The governor’s accusations of drug cartel infiltration drew skepticism from human rights observers and security experts who noted that Mexico’s security forces have frequently been accused of torture and extrajudicial executions.

“It’s hard to imagine that in the state capital the investigative police act this way without the governor’s knowledge,” said Falko Ernst, senior Mexico analyst for the International Crisis Group.

“Either he admits to an utter loss of control or it was business as usual to counteract protests.”

Related: Death of man after face mask arrest shines light on Mexican police brutality

Anti-police protests flared for three days in Guadalajara after video surfaced showing municipal police detaining López on 4 May in the town of Ixtlahuacán de Los Membrillos.

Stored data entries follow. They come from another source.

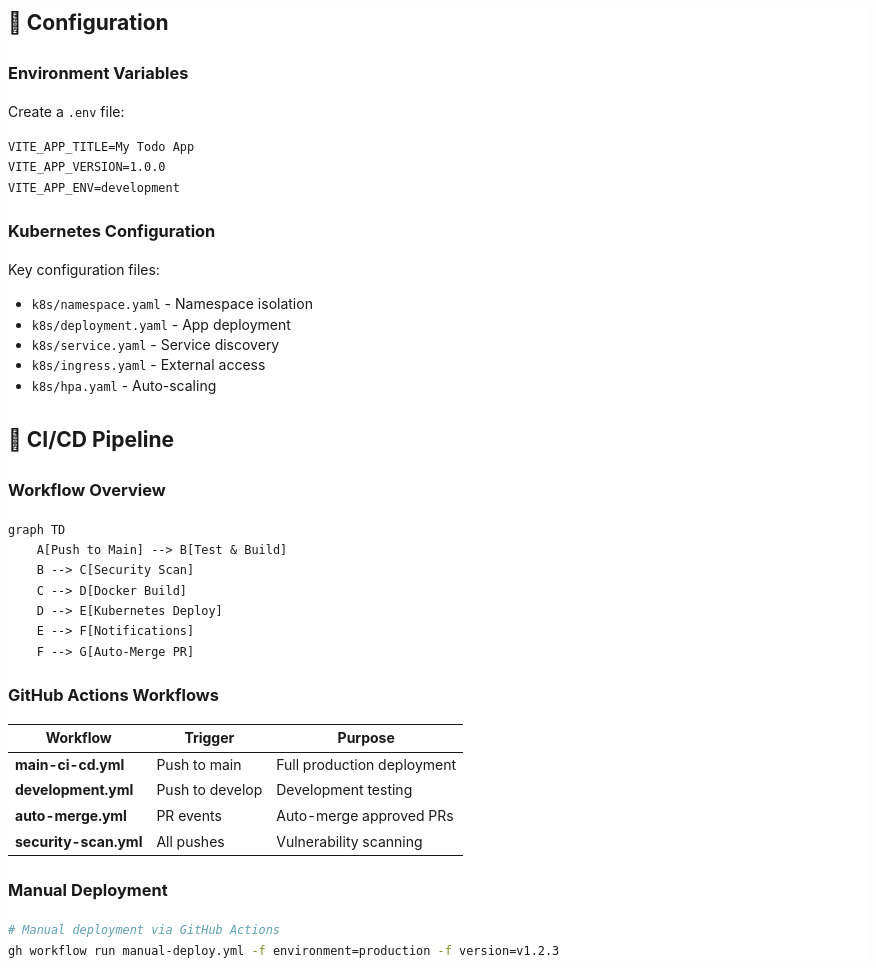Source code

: ## 🔧 Configuration

### Environment Variables

Create a `.env` file:
```env
VITE_APP_TITLE=My Todo App
VITE_APP_VERSION=1.0.0
VITE_APP_ENV=development
```

### Kubernetes Configuration

Key configuration files:
- `k8s/namespace.yaml` - Namespace isolation
- `k8s/deployment.yaml` - App deployment
- `k8s/service.yaml` - Service discovery
- `k8s/ingress.yaml` - External access
- `k8s/hpa.yaml` - Auto-scaling

## 🔄 CI/CD Pipeline

### Workflow Overview

```mermaid
graph TD
    A[Push to Main] --> B[Test & Build]
    B --> C[Security Scan]
    C --> D[Docker Build]
    D --> E[Kubernetes Deploy]
    E --> F[Notifications]
    F --> G[Auto-Merge PR]
```

### GitHub Actions Workflows

| Workflow | Trigger | Purpose |
|----------|---------|---------|
| **main-ci-cd.yml** | Push to main | Full production deployment |
| **development.yml** | Push to develop | Development testing |
| **auto-merge.yml** | PR events | Auto-merge approved PRs |
| **security-scan.yml** | All pushes | Vulnerability scanning |

### Manual Deployment

```bash
# Manual deployment via GitHub Actions
gh workflow run manual-deploy.yml -f environment=production -f version=v1.2.3
```
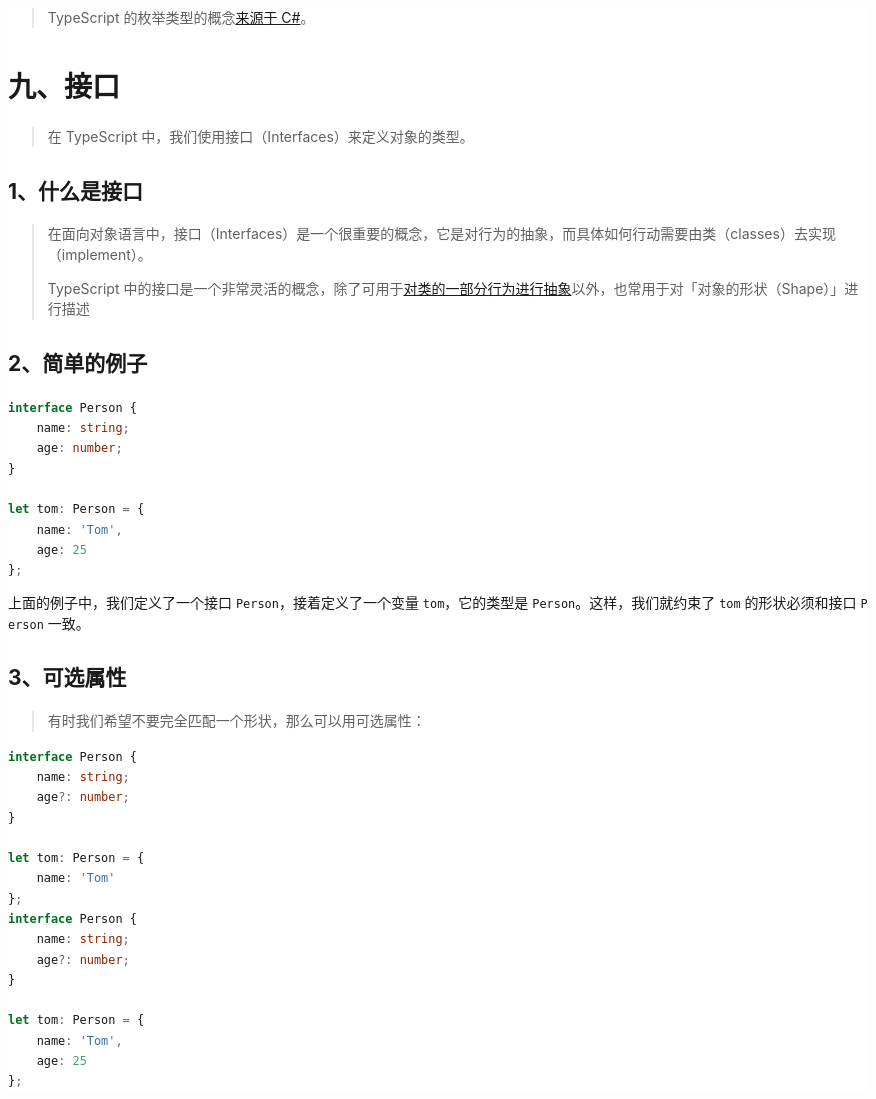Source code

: > TypeScript 的枚举类型的概念[来源于 C#](https://msdn.microsoft.com/zh-cn/library/sbbt4032.aspx)。

# 九、接口

> 在 TypeScript 中，我们使用接口（Interfaces）来定义对象的类型。

## 1、什么是接口

> 在面向对象语言中，接口（Interfaces）是一个很重要的概念，它是对行为的抽象，而具体如何行动需要由类（classes）去实现（implement）。
>
> TypeScript 中的接口是一个非常灵活的概念，除了可用于[对类的一部分行为进行抽象]()以外，也常用于对「对象的形状（Shape）」进行描述

## 2、简单的例子 

```ts
interface Person {
    name: string;
    age: number;
}

let tom: Person = {
    name: 'Tom',
    age: 25
};
```

上面的例子中，我们定义了一个接口 `Person`，接着定义了一个变量 `tom`，它的类型是 `Person`。这样，我们就约束了 `tom` 的形状必须和接口 `Person` 一致。

## 3、可选属性 

> 有时我们希望不要完全匹配一个形状，那么可以用可选属性：

```ts
interface Person {
    name: string;
    age?: number;
}

let tom: Person = {
    name: 'Tom'
};
interface Person {
    name: string;
    age?: number;
}

let tom: Person = {
    name: 'Tom',
    age: 25
};
```
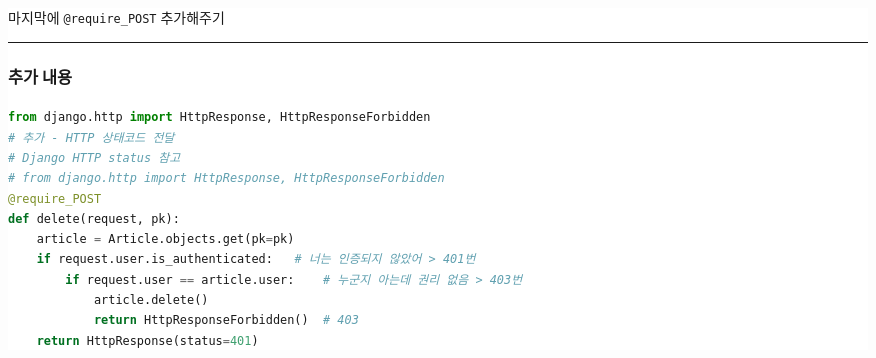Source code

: 마지막에 `@require_POST` 추가해주기

---
### 추가 내용

```python
from django.http import HttpResponse, HttpResponseForbidden
# 추가 - HTTP 상태코드 전달
# Django HTTP status 참고
# from django.http import HttpResponse, HttpResponseForbidden
@require_POST
def delete(request, pk):
    article = Article.objects.get(pk=pk)
    if request.user.is_authenticated:   # 너는 인증되지 않았어 > 401번
        if request.user == article.user:    # 누군지 아는데 권리 없음 > 403번
            article.delete()
            return HttpResponseForbidden()  # 403
    return HttpResponse(status=401)
```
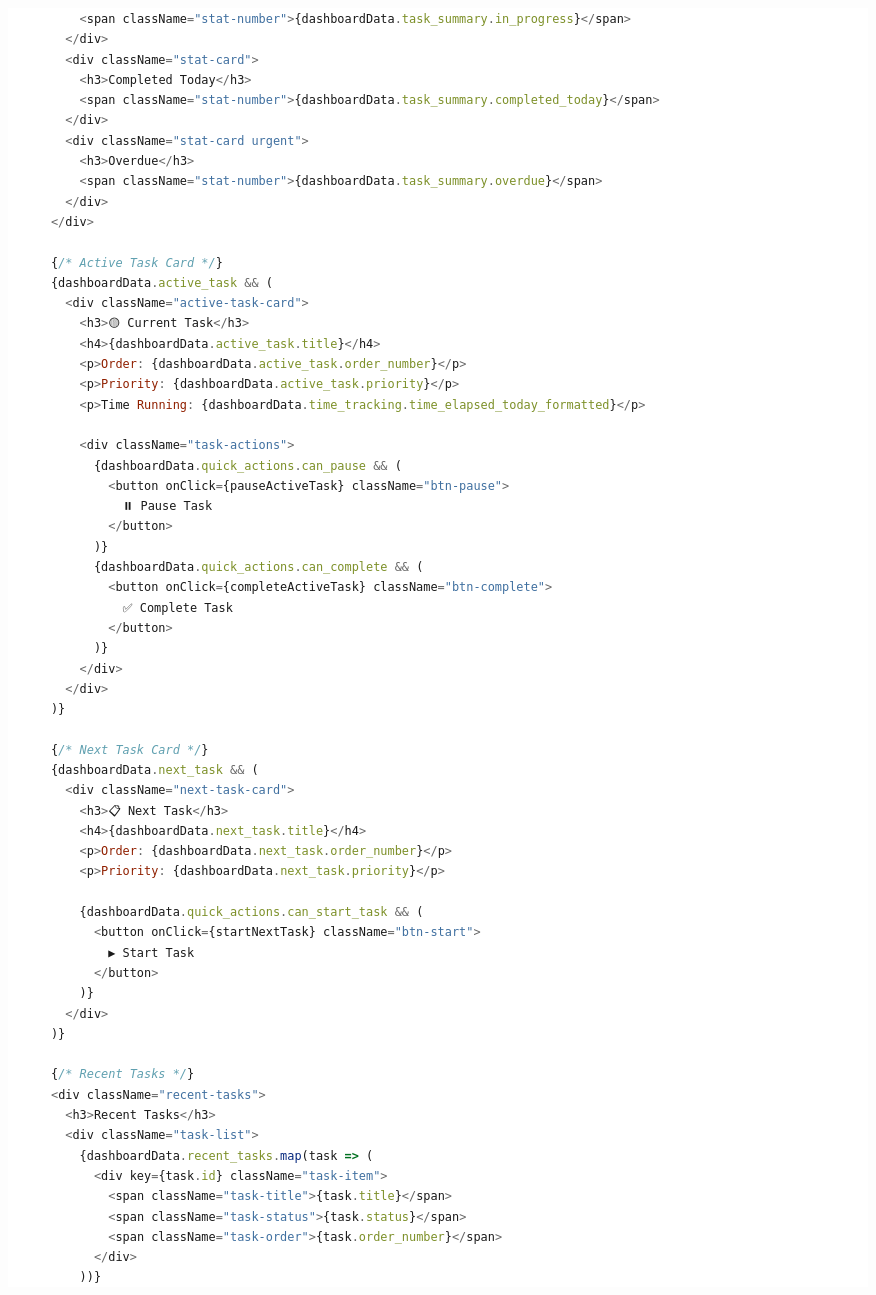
 ```javascript
          <span className="stat-number">{dashboardData.task_summary.in_progress}</span>
        </div>
        <div className="stat-card">
          <h3>Completed Today</h3>
          <span className="stat-number">{dashboardData.task_summary.completed_today}</span>
        </div>
        <div className="stat-card urgent">
          <h3>Overdue</h3>
          <span className="stat-number">{dashboardData.task_summary.overdue}</span>
        </div>
      </div>

      {/* Active Task Card */}
      {dashboardData.active_task && (
        <div className="active-task-card">
          <h3>🟡 Current Task</h3>
          <h4>{dashboardData.active_task.title}</h4>
          <p>Order: {dashboardData.active_task.order_number}</p>
          <p>Priority: {dashboardData.active_task.priority}</p>
          <p>Time Running: {dashboardData.time_tracking.time_elapsed_today_formatted}</p>
          
          <div className="task-actions">
            {dashboardData.quick_actions.can_pause && (
              <button onClick={pauseActiveTask} className="btn-pause">
                ⏸️ Pause Task
              </button>
            )}
            {dashboardData.quick_actions.can_complete && (
              <button onClick={completeActiveTask} className="btn-complete">
                ✅ Complete Task
              </button>
            )}
          </div>
        </div>
      )}

      {/* Next Task Card */}
      {dashboardData.next_task && (
        <div className="next-task-card">
          <h3>📋 Next Task</h3>
          <h4>{dashboardData.next_task.title}</h4>
          <p>Order: {dashboardData.next_task.order_number}</p>
          <p>Priority: {dashboardData.next_task.priority}</p>
          
          {dashboardData.quick_actions.can_start_task && (
            <button onClick={startNextTask} className="btn-start">
              ▶️ Start Task
            </button>
          )}
        </div>
      )}

      {/* Recent Tasks */}
      <div className="recent-tasks">
        <h3>Recent Tasks</h3>
        <div className="task-list">
          {dashboardData.recent_tasks.map(task => (
            <div key={task.id} className="task-item">
              <span className="task-title">{task.title}</span>
              <span className="task-status">{task.status}</span>
              <span className="task-order">{task.order_number}</span>
            </div>
          ))}
```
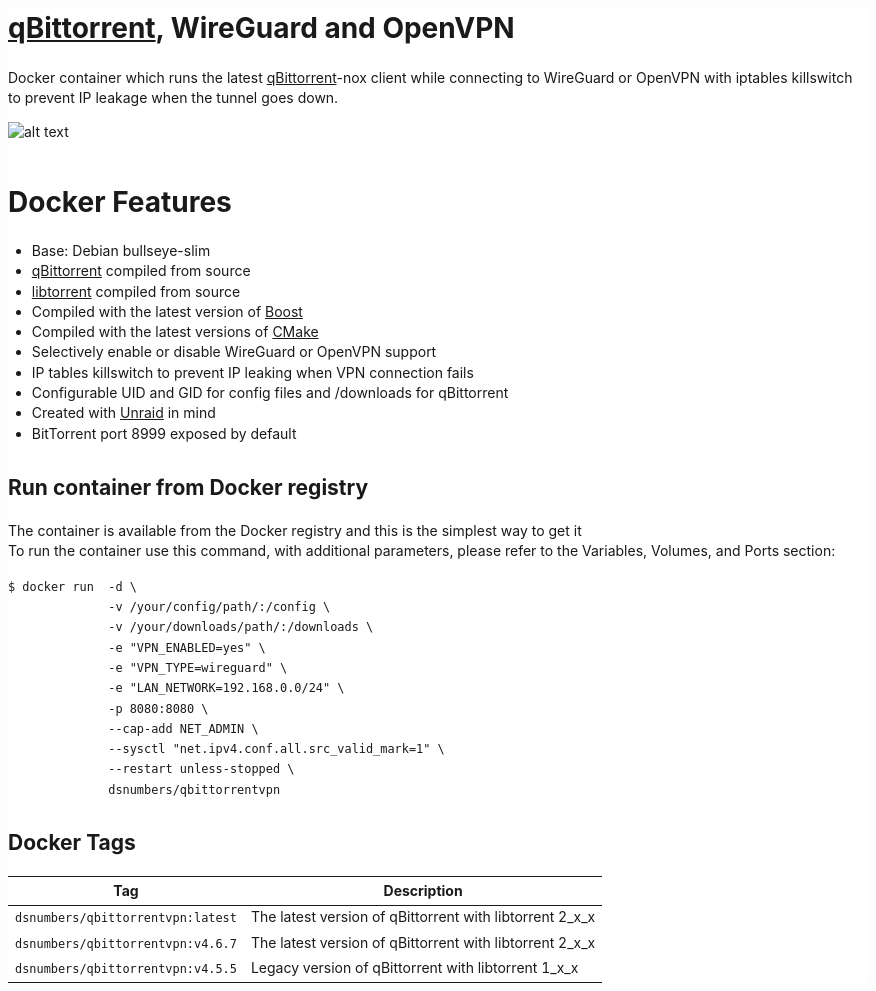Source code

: # [qBittorrent](https://github.com/qbittorrent/qBittorrent), WireGuard and OpenVPN

Docker container which runs the latest [qBittorrent](https://github.com/qbittorrent/qBittorrent)-nox client while connecting to WireGuard or OpenVPN with iptables killswitch to prevent IP leakage when the tunnel goes down.

[preview]: https://raw.githubusercontent.com/DyonR/docker-templates/master/Screenshots/qbittorrentvpn/qbittorrentvpn-webui.png "qBittorrent WebUI"

![alt text][preview]

# Docker Features

-   Base: Debian bullseye-slim
-   [qBittorrent](https://github.com/qbittorrent/qBittorrent) compiled from source
-   [libtorrent](https://github.com/arvidn/libtorrent) compiled from source
-   Compiled with the latest version of [Boost](https://www.boost.org/)
-   Compiled with the latest versions of [CMake](https://cmake.org/)
-   Selectively enable or disable WireGuard or OpenVPN support
-   IP tables killswitch to prevent IP leaking when VPN connection fails
-   Configurable UID and GID for config files and /downloads for qBittorrent
-   Created with [Unraid](https://unraid.net/) in mind
-   BitTorrent port 8999 exposed by default

## Run container from Docker registry

The container is available from the Docker registry and this is the simplest way to get it  
To run the container use this command, with additional parameters, please refer to the Variables, Volumes, and Ports section:

```
$ docker run  -d \
              -v /your/config/path/:/config \
              -v /your/downloads/path/:/downloads \
              -e "VPN_ENABLED=yes" \
              -e "VPN_TYPE=wireguard" \
              -e "LAN_NETWORK=192.168.0.0/24" \
              -p 8080:8080 \
              --cap-add NET_ADMIN \
              --sysctl "net.ipv4.conf.all.src_valid_mark=1" \
              --restart unless-stopped \
              dsnumbers/qbittorrentvpn
```

## Docker Tags

| Tag                               | Description                                             |
| --------------------------------- | ------------------------------------------------------- |
| `dsnumbers/qbittorrentvpn:latest` | The latest version of qBittorrent with libtorrent 2_x_x |
| `dsnumbers/qbittorrentvpn:v4.6.7` | The latest version of qBittorrent with libtorrent 2_x_x |
| `dsnumbers/qbittorrentvpn:v4.5.5` | Legacy version of qBittorrent with libtorrent 1_x_x     |
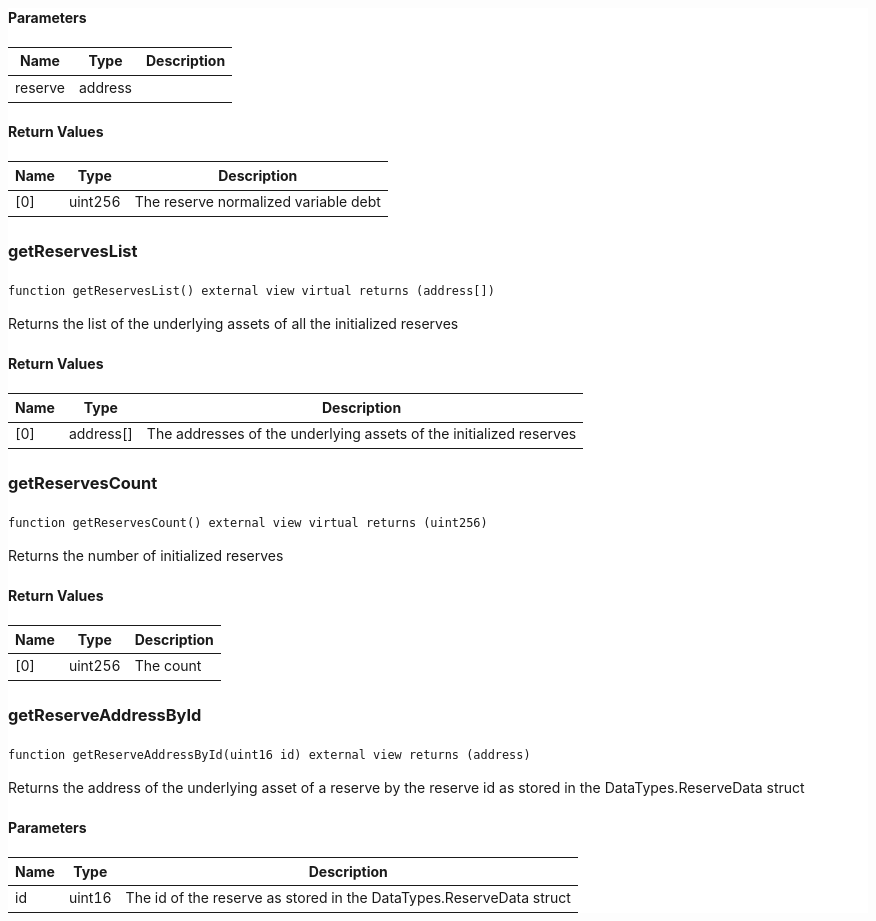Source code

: #### Parameters

| Name | Type | Description |
| ---- | ---- | ----------- |
| reserve | address |  |

#### Return Values

| Name | Type | Description |
| ---- | ---- | ----------- |
| [0] | uint256 | The reserve normalized variable debt |

### getReservesList

```solidity
function getReservesList() external view virtual returns (address[])
```

Returns the list of the underlying assets of all the initialized reserves

#### Return Values

| Name | Type | Description |
| ---- | ---- | ----------- |
| [0] | address[] | The addresses of the underlying assets of the initialized reserves |

### getReservesCount

```solidity
function getReservesCount() external view virtual returns (uint256)
```

Returns the number of initialized reserves

#### Return Values

| Name | Type | Description |
| ---- | ---- | ----------- |
| [0] | uint256 | The count |

### getReserveAddressById

```solidity
function getReserveAddressById(uint16 id) external view returns (address)
```

Returns the address of the underlying asset of a reserve by the reserve id as stored in the DataTypes.ReserveData struct

#### Parameters

| Name | Type | Description |
| ---- | ---- | ----------- |
| id | uint16 | The id of the reserve as stored in the DataTypes.ReserveData struct |
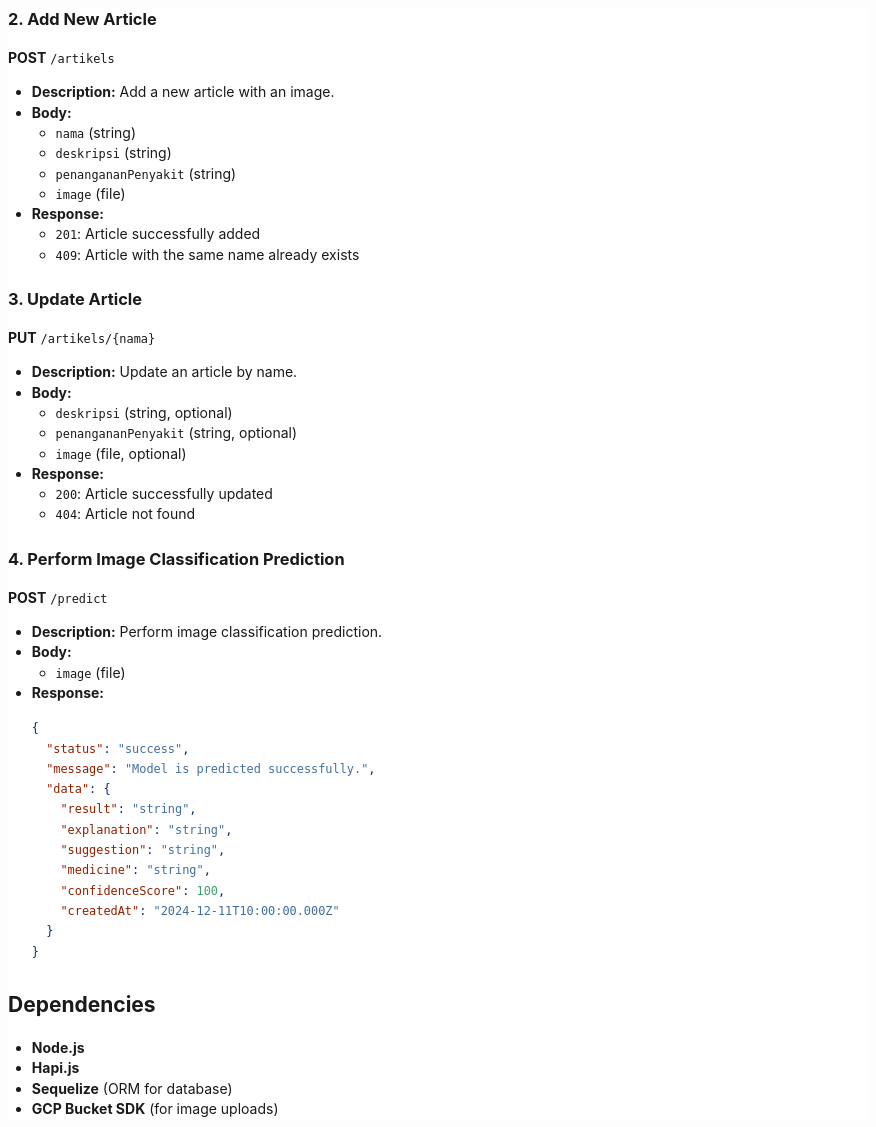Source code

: ### 2. Add New Article
**POST** `/artikels`

- **Description:** Add a new article with an image.
- **Body:**
  - `nama` (string)
  - `deskripsi` (string)
  - `penangananPenyakit` (string)
  - `image` (file)
- **Response:**
  - `201`: Article successfully added
  - `409`: Article with the same name already exists

### 3. Update Article
**PUT** `/artikels/{nama}`

- **Description:** Update an article by name.
- **Body:**
  - `deskripsi` (string, optional)
  - `penangananPenyakit` (string, optional)
  - `image` (file, optional)
- **Response:**
  - `200`: Article successfully updated
  - `404`: Article not found

### 4. Perform Image Classification Prediction
**POST** `/predict`

- **Description:** Perform image classification prediction.
- **Body:**
  - `image` (file)
- **Response:**
  ```json
  {
    "status": "success",
    "message": "Model is predicted successfully.",
    "data": {
      "result": "string",
      "explanation": "string",
      "suggestion": "string",
      "medicine": "string",
      "confidenceScore": 100,
      "createdAt": "2024-12-11T10:00:00.000Z"
    }
  }
  ```

## Dependencies
- **Node.js**
- **Hapi.js**
- **Sequelize** (ORM for database)
- **GCP Bucket SDK** (for image uploads)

When López’s family went looking for him the day after his arrest they were told he had been taken to a public hospital in Guadalajara. 

They found him dead there with a bullet wound in his foot and signs of trauma. An autopsy concluded he had died from traumatic brain injury, according to local media.

Frustrated with a slow-moving official investigation, López’s family released the video on Thursday. That evening, protesters beat down the door of the government palace in central Guadalajara and clashed with police, who repelled them with clubs and teargas.

Alfaro responded to the protests with a video in which he announced three police officers had been arrested for López’s death. He also sacked the entire police force in López’s home town of Ixtlahuacán de los Membrillos, just south of Guadalajara.

But his actions failed to quell the anger, especially after the governor – a prominent opponent of President Andrés Manuel López Obrador – attributed the violence in Guadalajara to out-of-state agitators and political rivals linked to the president’s party.

 “[Alfaro] is playing the victim,” Diego Petersen Farah, columnist with the newspaper El Informador, said of the governor. “But we all watched videos of the police beating and detaining innocent people.”